Activities:
(1) In the interview on the Common Agricultural Policy, what total amount is the CAP said to be, and until what year would it last?
(2) Resume the interview on the Common Agricultural Policy from the point at which it stops.

We talked with Harriet Bradley from BirdLife Europe on the EU’s new Common Agricultural Policy, why it’s bad news for trees and the environment, and how you can help to withdraw it.
How would you describe your job?
I work on trying to make the EU Agricultural policies better for biodiversity and climate, saving species – especially farmland species – from going extinct.
How would you explain the CAP to a friend?
It’s called the Common Agricultural Policy, but it basically amounts to farm subsidies. It’s one of the biggest subsidy systems in the world, which makes it very powerful. That amount of money can do immense good or immense harm, depending on how it is spent. This CAP is going to be 387 billion in total and would last until 2027; in comparison, the EU’s only real dedicated environmental fund, called ‘LIFE’, is worth three billion – so less than 3% of the CAP.
Are trees mentioned within CAP?
There is, in theory, support within the CAP for environmental schemes for forests, but also for commercial forestry, without effective safeguards. You can get paid for investments like building forest roads or equipment so you can harvest more trees. The CAP also includes many incentives for using trees for bioenergy.
If you’re a farmer, does having trees on your farm reduce or increase the subsidies you get?

Excerpted records:
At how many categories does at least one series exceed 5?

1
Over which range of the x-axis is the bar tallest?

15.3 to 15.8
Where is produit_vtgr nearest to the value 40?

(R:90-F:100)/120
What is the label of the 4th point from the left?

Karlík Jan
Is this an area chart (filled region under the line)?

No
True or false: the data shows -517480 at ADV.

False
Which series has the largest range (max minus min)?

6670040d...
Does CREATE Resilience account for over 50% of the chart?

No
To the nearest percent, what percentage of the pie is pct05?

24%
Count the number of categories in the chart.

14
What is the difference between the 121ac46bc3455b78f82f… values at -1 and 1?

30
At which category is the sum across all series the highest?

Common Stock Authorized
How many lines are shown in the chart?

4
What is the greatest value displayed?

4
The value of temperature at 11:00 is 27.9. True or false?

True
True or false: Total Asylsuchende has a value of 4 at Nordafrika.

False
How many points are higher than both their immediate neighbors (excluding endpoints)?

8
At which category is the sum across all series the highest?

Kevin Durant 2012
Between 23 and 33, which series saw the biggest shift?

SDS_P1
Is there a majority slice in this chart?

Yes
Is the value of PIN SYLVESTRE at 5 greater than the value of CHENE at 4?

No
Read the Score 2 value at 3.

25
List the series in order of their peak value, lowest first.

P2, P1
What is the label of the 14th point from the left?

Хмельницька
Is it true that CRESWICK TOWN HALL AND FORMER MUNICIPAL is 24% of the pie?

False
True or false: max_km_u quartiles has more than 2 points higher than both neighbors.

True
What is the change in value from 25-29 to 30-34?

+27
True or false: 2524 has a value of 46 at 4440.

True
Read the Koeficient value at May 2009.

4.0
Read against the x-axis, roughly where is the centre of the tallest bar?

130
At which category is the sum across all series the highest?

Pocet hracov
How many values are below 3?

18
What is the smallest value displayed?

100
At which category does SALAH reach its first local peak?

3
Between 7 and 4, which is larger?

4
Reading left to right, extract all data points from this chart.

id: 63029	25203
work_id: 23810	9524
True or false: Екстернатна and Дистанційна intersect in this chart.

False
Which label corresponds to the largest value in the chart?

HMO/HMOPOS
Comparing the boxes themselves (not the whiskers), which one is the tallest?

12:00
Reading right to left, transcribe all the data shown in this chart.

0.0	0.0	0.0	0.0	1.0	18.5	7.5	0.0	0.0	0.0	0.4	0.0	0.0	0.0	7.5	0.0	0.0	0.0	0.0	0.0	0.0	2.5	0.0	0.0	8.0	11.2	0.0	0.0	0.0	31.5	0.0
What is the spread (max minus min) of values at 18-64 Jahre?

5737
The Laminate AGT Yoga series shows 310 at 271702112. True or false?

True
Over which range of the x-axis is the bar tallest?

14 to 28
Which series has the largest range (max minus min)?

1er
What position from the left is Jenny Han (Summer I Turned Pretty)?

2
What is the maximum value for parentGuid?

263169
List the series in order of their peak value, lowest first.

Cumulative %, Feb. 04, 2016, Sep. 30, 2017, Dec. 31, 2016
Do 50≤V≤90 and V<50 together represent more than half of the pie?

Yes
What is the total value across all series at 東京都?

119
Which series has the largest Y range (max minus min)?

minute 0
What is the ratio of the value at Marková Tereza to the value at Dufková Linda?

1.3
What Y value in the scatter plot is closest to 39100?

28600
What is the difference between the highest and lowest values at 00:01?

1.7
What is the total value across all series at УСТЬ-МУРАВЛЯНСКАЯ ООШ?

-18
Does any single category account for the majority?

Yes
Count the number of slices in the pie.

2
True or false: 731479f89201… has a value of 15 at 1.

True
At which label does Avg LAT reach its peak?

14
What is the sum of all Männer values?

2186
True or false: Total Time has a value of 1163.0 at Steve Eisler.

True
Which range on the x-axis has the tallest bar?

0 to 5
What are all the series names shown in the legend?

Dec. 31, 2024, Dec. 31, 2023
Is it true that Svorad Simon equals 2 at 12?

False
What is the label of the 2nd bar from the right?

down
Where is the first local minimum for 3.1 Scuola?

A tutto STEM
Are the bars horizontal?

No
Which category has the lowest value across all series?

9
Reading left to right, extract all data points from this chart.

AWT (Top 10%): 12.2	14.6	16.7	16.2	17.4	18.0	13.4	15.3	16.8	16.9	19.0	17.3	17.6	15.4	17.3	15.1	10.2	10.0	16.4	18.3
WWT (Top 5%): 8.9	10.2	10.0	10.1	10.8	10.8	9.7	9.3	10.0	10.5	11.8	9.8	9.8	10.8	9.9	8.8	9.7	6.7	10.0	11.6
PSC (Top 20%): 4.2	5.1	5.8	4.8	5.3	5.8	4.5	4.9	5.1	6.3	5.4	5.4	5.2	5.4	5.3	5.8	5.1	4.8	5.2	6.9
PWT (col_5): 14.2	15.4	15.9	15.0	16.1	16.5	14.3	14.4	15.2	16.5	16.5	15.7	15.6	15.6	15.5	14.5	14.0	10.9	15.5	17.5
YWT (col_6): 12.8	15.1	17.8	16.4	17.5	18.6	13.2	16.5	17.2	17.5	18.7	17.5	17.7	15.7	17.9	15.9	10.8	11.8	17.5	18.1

Answers below:
(1) The CAP is said to be 387 billion in total and would last until 2027.

(2)
If you want to get CAP or agricultural subsidies, by-and-large your land needs to be focused on food production. Historically this has led to massive clearance of trees and bushes on agricultural land in order to get the subsidies. There is no obligation to restore what has been lost, because the requirement to have a minimum amount of ‘non productive area’ on farms, such as trees or other landscape features like hedges or shrubs has been hollowed out. Also, most of the agricultural land in Europe goes towards rearing animals or growing food for animals, which is a massively inefficient way to feed the population. The CAP supports meat and dairy production both directly and indirectly, with the result that there is far less land available for nature restoration, including of native trees or forests.
There was a big vote on this by MEPs last week – what happens now?
This vote isn’t the final agreement. The three EU institutions first have to negotiate and come to a compromise on the final policy. That’s called the trialogues. They’re trying to rush it through, though, as the German presidency has said they want to start next month and come to a final agreement early next year.
Is #WithdrawTheCAP realistic? What would need to happen?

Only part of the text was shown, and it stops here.